▼

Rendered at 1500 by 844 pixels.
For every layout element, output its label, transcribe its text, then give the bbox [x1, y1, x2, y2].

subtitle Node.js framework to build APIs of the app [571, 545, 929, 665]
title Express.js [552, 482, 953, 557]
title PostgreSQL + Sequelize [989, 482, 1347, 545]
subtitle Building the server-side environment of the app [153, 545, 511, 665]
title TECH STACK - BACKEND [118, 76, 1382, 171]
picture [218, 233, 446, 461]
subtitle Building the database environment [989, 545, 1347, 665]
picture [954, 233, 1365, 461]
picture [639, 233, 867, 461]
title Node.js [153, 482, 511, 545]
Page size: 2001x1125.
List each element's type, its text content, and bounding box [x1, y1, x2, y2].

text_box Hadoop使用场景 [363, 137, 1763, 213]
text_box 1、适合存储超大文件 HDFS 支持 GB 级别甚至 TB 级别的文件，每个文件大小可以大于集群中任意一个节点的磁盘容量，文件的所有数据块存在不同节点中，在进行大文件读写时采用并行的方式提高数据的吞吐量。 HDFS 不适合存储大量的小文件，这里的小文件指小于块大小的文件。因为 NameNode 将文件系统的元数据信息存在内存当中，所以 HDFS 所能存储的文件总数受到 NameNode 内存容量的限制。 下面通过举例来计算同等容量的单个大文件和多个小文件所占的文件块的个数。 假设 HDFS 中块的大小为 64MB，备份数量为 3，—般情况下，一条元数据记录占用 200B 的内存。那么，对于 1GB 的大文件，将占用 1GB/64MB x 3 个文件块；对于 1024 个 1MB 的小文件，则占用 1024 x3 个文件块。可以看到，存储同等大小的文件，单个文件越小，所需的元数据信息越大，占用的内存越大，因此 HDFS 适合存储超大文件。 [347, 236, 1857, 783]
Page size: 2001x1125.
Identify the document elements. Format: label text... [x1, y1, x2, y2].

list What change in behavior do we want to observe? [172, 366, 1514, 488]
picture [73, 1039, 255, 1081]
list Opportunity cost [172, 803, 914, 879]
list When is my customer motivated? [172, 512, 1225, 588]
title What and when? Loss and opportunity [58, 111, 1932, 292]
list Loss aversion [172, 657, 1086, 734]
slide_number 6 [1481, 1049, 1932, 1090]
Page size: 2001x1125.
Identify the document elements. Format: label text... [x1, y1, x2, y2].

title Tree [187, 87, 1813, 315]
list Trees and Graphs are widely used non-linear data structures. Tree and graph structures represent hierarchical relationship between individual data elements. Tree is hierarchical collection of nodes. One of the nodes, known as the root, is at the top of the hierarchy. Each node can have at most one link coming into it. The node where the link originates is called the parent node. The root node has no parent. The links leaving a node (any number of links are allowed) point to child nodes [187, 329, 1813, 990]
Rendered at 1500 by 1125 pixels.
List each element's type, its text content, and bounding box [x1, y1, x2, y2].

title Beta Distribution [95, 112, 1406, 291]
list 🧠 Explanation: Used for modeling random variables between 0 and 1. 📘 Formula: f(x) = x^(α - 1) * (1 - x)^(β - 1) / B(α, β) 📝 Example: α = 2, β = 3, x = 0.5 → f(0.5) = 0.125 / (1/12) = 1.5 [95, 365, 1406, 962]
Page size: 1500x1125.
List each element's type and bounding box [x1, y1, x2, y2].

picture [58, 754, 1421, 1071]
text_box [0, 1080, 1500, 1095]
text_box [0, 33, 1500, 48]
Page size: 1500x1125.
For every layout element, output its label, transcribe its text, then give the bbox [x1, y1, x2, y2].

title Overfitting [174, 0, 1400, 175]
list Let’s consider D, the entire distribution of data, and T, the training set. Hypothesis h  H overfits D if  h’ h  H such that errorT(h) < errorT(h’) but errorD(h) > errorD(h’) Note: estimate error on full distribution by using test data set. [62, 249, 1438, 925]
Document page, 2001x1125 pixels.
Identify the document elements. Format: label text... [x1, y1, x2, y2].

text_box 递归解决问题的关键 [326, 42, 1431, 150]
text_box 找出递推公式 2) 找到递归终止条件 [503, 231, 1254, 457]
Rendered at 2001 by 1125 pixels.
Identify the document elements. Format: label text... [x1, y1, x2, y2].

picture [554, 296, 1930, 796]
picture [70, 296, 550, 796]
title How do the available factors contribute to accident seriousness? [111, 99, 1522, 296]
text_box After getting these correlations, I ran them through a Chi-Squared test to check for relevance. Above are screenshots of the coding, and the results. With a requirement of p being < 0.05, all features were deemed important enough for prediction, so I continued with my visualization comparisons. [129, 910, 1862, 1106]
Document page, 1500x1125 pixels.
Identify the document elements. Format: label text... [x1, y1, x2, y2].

▲

◆ What is needed
Please retype all of the records, keeping each line exactly as it is.

◆ Written solution
Rendered at 1500 by 844 pixels.
For every layout element, output its label, transcribe its text, then give the bbox [x1, y1, x2, y2].

subtitle Node.js framework to build APIs of the app [571, 545, 929, 665]
title Express.js [552, 482, 953, 557]
title PostgreSQL + Sequelize [989, 482, 1347, 545]
subtitle Building the server-side environment of the app [153, 545, 511, 665]
title TECH STACK - BACKEND [118, 76, 1382, 171]
picture [218, 233, 446, 461]
subtitle Building the database environment [989, 545, 1347, 665]
picture [954, 233, 1365, 461]
picture [639, 233, 867, 461]
title Node.js [153, 482, 511, 545]
Page size: 2001x1125.
List each element's type, its text content, and bounding box [x1, y1, x2, y2].

text_box Hadoop使用场景 [363, 137, 1763, 213]
text_box 1、适合存储超大文件 HDFS 支持 GB 级别甚至 TB 级别的文件，每个文件大小可以大于集群中任意一个节点的磁盘容量，文件的所有数据块存在不同节点中，在进行大文件读写时采用并行的方式提高数据的吞吐量。 HDFS 不适合存储大量的小文件，这里的小文件指小于块大小的文件。因为 NameNode 将文件系统的元数据信息存在内存当中，所以 HDFS 所能存储的文件总数受到 NameNode 内存容量的限制。 下面通过举例来计算同等容量的单个大文件和多个小文件所占的文件块的个数。 假设 HDFS 中块的大小为 64MB，备份数量为 3，—般情况下，一条元数据记录占用 200B 的内存。那么，对于 1GB 的大文件，将占用 1GB/64MB x 3 个文件块；对于 1024 个 1MB 的小文件，则占用 1024 x3 个文件块。可以看到，存储同等大小的文件，单个文件越小，所需的元数据信息越大，占用的内存越大，因此 HDFS 适合存储超大文件。 [347, 236, 1857, 783]
Page size: 2001x1125.
Identify the document elements. Format: label text... [x1, y1, x2, y2].

list What change in behavior do we want to observe? [172, 366, 1514, 488]
picture [73, 1039, 255, 1081]
list Opportunity cost [172, 803, 914, 879]
list When is my customer motivated? [172, 512, 1225, 588]
title What and when? Loss and opportunity [58, 111, 1932, 292]
list Loss aversion [172, 657, 1086, 734]
slide_number 6 [1481, 1049, 1932, 1090]
Page size: 2001x1125.
Identify the document elements. Format: label text... [x1, y1, x2, y2].

title Tree [187, 87, 1813, 315]
list Trees and Graphs are widely used non-linear data structures. Tree and graph structures represent hierarchical relationship between individual data elements. Tree is hierarchical collection of nodes. One of the nodes, known as the root, is at the top of the hierarchy. Each node can have at most one link coming into it. The node where the link originates is called the parent node. The root node has no parent. The links leaving a node (any number of links are allowed) point to child nodes [187, 329, 1813, 990]
Rendered at 1500 by 1125 pixels.
List each element's type, its text content, and bounding box [x1, y1, x2, y2].

title Beta Distribution [95, 112, 1406, 291]
list 🧠 Explanation: Used for modeling random variables between 0 and 1. 📘 Formula: f(x) = x^(α - 1) * (1 - x)^(β - 1) / B(α, β) 📝 Example: α = 2, β = 3, x = 0.5 → f(0.5) = 0.125 / (1/12) = 1.5 [95, 365, 1406, 962]
Page size: 1500x1125.
List each element's type and bounding box [x1, y1, x2, y2].

picture [58, 754, 1421, 1071]
text_box [0, 1080, 1500, 1095]
text_box [0, 33, 1500, 48]
Page size: 1500x1125.
For every layout element, output its label, transcribe its text, then give the bbox [x1, y1, x2, y2].

title Overfitting [174, 0, 1400, 175]
list Let’s consider D, the entire distribution of data, and T, the training set. Hypothesis h  H overfits D if  h’ h  H such that errorT(h) < errorT(h’) but errorD(h) > errorD(h’) Note: estimate error on full distribution by using test data set. [62, 249, 1438, 925]
Document page, 2001x1125 pixels.
Identify the document elements. Format: label text... [x1, y1, x2, y2].

text_box 递归解决问题的关键 [326, 42, 1431, 150]
text_box 找出递推公式 2) 找到递归终止条件 [503, 231, 1254, 457]
Rendered at 2001 by 1125 pixels.
Identify the document elements. Format: label text... [x1, y1, x2, y2].

picture [554, 296, 1930, 796]
picture [70, 296, 550, 796]
title How do the available factors contribute to accident seriousness? [111, 99, 1522, 296]
text_box After getting these correlations, I ran them through a Chi-Squared test to check for relevance. Above are screenshots of the coding, and the results. With a requirement of p being < 0.05, all features were deemed important enough for prediction, so I continued with my visualization comparisons. [129, 910, 1862, 1106]
Document page, 1500x1125 pixels.
Identify the document elements. Format: label text... [x1, y1, x2, y2].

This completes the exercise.